A widening transatlantic gap is inspiring glee in the US and angst in Europe. Though their per capita income levels were similar a couple of decades ago, growth (in constant dollars) has been twice as fast since 2010 in the US than in the UK and the EU’s Big 4 economies — Germany, France, Italy and Spain.
Why is Europe falling behind? Look at the role of government. While over time governments have extended their control over most capitalist economies, they have expanded most markedly in Europe. Until the 1980s, government spending was lower on average in the UK and the EU Big 4 than in the US. Now Europe spends far more. The burdens of an oversized state have crushed productivity growth, which is the key to rising prosperity. From 1960s postwar peaks, I calculate that productivity growth has collapsed from almost 7 per cent to less than zero in the EU Big 4. It has fallen in the US too but less drastically, dropping from 2.5 per cent to around 1 per cent, possibly due to superior tech prowess.

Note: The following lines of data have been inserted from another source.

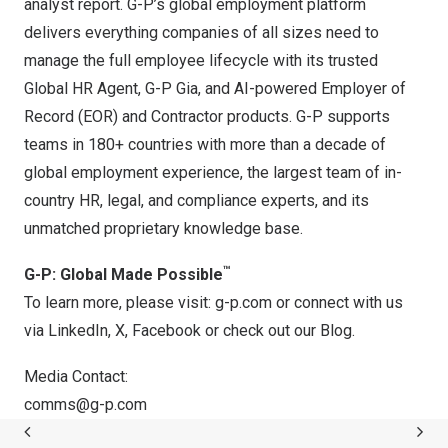
analyst report. G-P’s global employment platform
delivers everything companies of all sizes need to
manage the full employee lifecycle with its trusted
Global HR Agent, G-P Gia, and AI-powered Employer of
Record (EOR) and Contractor products. G-P supports
teams in 180+ countries with more than a decade of
global employment experience, the largest team of in-
country HR, legal, and compliance experts, and its
unmatched proprietary knowledge base.
™
G-P: Global Made Possible
To learn more, please visit: g-p.com or connect with us
via
LinkedIn
,
X
,
Facebook
or check out our
Blog
.
Media Contact:
comms@g-p.com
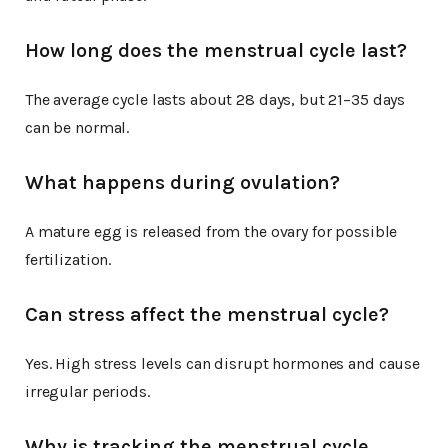
How long does the menstrual cycle last?
The average cycle lasts about 28 days, but 21–35 days
can be normal.
What happens during ovulation?
A mature egg is released from the ovary for possible
fertilization.
Can stress affect the menstrual cycle?
Yes. High stress levels can disrupt hormones and cause
irregular periods.
Why is tracking the menstrual cycle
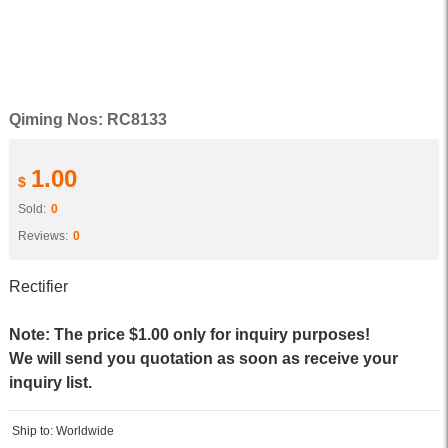
Qiming Nos: RC8133
1.00
$
Sold:
0
Reviews:
0
Rectifier
Note: The price $1.00 only for inquiry purposes!
We will send you quotation as soon as receive your
inquiry list.
Ship to: Worldwide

Records for the UK begin earlier than most. Going back to the 1690s, the UK never ran a peacetime deficit until the 1970s. It then ran a deficit in all but five of the next 50 years. The Reagan-Thatcher “revolution” of the 1980s changed only the way the state funds its expansion, by borrowing not taxing. Public debts have risen threefold in the UK and the EU Big 4 to around 100 per cent of GDP on average.